Living things are stupendously complicated, and when we make robots (even bio-inspired robots), we mostly just try and do the best we can to match the functionality of animals, rather than the details of their structure. One exception to this is hydraulic robots, which operate on the same principle as spiders do, by pumping pressurized fluid around to move limbs. This is more of a side effect than actual bio-inspiration, though, as spiders still beat robots in that they use their blood as both a hydraulic fluid and to do everything else that blood does, like transporting nutrients and oxygen where it’s needed.
In a paper published in Nature this week, researchers from Cornell and the University of Pennsylvania are presenting a robotic fish that uses synthetic blood pumped through an artificial circulatory system to provide both hydraulic power for muscles and a distributed source of electrical power. The system they came up with "combines the functions of hydraulic force transmission, actuation and energy storage into a single integrated design that geometrically increases the energy density of the robot to enable operation for long durations," which sounds bloody amazing, doesn’t it?
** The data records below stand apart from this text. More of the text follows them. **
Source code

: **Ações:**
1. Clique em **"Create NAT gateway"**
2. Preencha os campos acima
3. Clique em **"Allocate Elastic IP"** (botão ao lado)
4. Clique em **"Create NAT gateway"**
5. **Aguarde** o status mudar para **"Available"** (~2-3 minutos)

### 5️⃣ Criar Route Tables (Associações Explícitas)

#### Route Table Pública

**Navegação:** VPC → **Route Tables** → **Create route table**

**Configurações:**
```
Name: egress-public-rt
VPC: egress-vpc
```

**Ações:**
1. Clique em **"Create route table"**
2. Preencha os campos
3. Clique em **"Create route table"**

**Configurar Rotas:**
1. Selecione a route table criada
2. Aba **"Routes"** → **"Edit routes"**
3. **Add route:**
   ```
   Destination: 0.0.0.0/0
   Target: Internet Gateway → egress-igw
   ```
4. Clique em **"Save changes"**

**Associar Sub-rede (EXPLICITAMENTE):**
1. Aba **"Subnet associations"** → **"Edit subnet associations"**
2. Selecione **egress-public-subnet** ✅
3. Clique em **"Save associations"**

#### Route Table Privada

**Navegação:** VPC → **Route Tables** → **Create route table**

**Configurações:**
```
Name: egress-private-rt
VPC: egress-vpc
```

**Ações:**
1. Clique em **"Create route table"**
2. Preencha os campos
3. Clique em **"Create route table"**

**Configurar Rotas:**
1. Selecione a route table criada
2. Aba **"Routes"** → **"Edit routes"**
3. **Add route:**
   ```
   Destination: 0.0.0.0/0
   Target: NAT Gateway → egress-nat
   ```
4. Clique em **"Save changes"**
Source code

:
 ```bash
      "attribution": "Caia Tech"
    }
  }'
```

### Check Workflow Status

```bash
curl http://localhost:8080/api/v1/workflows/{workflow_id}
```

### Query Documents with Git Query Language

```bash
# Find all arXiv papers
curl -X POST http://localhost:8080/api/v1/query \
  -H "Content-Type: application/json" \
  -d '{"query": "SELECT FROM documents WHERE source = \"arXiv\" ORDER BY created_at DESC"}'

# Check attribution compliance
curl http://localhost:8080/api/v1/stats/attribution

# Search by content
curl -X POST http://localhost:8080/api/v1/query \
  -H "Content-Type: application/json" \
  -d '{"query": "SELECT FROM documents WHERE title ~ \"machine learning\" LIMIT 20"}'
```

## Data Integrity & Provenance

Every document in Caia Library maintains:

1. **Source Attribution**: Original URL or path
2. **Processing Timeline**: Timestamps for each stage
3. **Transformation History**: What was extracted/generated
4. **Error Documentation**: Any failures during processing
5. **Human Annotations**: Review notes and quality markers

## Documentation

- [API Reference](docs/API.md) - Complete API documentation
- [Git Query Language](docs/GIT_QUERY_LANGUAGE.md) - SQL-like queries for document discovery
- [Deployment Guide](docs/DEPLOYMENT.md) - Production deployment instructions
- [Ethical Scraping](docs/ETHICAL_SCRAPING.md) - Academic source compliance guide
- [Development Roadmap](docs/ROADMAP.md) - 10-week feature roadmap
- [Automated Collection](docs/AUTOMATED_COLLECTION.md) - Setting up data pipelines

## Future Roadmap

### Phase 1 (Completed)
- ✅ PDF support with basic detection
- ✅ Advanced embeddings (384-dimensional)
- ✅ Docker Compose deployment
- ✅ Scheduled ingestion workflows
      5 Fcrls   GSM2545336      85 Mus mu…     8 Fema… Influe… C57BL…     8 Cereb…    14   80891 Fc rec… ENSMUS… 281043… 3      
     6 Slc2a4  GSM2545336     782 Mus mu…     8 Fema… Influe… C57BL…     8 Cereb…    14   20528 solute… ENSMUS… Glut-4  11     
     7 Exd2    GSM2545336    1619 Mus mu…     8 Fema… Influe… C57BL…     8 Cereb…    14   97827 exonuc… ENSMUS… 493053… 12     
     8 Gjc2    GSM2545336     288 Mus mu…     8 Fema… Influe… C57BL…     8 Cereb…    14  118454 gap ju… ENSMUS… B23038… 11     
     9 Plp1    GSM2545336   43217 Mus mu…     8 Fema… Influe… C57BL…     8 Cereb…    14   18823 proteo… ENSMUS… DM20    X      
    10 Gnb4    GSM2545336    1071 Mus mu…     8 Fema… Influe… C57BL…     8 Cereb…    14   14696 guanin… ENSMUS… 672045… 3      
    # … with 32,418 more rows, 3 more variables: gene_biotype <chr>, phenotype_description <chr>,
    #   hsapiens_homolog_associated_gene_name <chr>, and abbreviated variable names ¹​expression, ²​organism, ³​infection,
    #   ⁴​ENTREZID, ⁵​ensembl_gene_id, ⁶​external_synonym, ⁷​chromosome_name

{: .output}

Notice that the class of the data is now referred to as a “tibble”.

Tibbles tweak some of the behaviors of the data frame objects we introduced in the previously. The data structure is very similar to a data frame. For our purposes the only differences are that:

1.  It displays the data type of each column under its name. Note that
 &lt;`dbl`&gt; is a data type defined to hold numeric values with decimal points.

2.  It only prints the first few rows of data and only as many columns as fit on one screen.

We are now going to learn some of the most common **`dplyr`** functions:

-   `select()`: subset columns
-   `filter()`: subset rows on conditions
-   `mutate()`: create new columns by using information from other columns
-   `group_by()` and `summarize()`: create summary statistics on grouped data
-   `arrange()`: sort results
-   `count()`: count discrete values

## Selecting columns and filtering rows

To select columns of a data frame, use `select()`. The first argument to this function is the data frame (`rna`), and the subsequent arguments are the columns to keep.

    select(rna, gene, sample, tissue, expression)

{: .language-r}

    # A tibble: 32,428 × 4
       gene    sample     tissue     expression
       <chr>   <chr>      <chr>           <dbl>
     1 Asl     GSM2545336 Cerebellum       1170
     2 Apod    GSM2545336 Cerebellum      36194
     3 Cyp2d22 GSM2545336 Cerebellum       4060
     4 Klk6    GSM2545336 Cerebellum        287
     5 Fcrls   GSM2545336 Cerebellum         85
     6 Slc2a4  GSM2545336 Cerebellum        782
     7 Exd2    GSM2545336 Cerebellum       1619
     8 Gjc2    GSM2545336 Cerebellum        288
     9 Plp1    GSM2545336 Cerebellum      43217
This fish isn’t going to win any sprints, but it’s got impressive endurance, with a maximum theoretical operating time of over 36 hours while swimming at 1.5 body lengths per, uh, minute. The key to this is in the fish’s blood, which (in addition to providing hydraulic power to soft actuators) serves as one half of a redox flow battery. The blood is a liquid triiodide cathode, which circulates past zinc cells submerged in an electrolyte. As the zinc oxidizes, it releases electrons, which power the fish’s microcontroller and pumps. The theoretical energy density of this power system is 322 watt-hours per liter, or about half of the 676 watt-hours per liter that you’ll find in the kind of lithium-ion batteries that power a Tesla.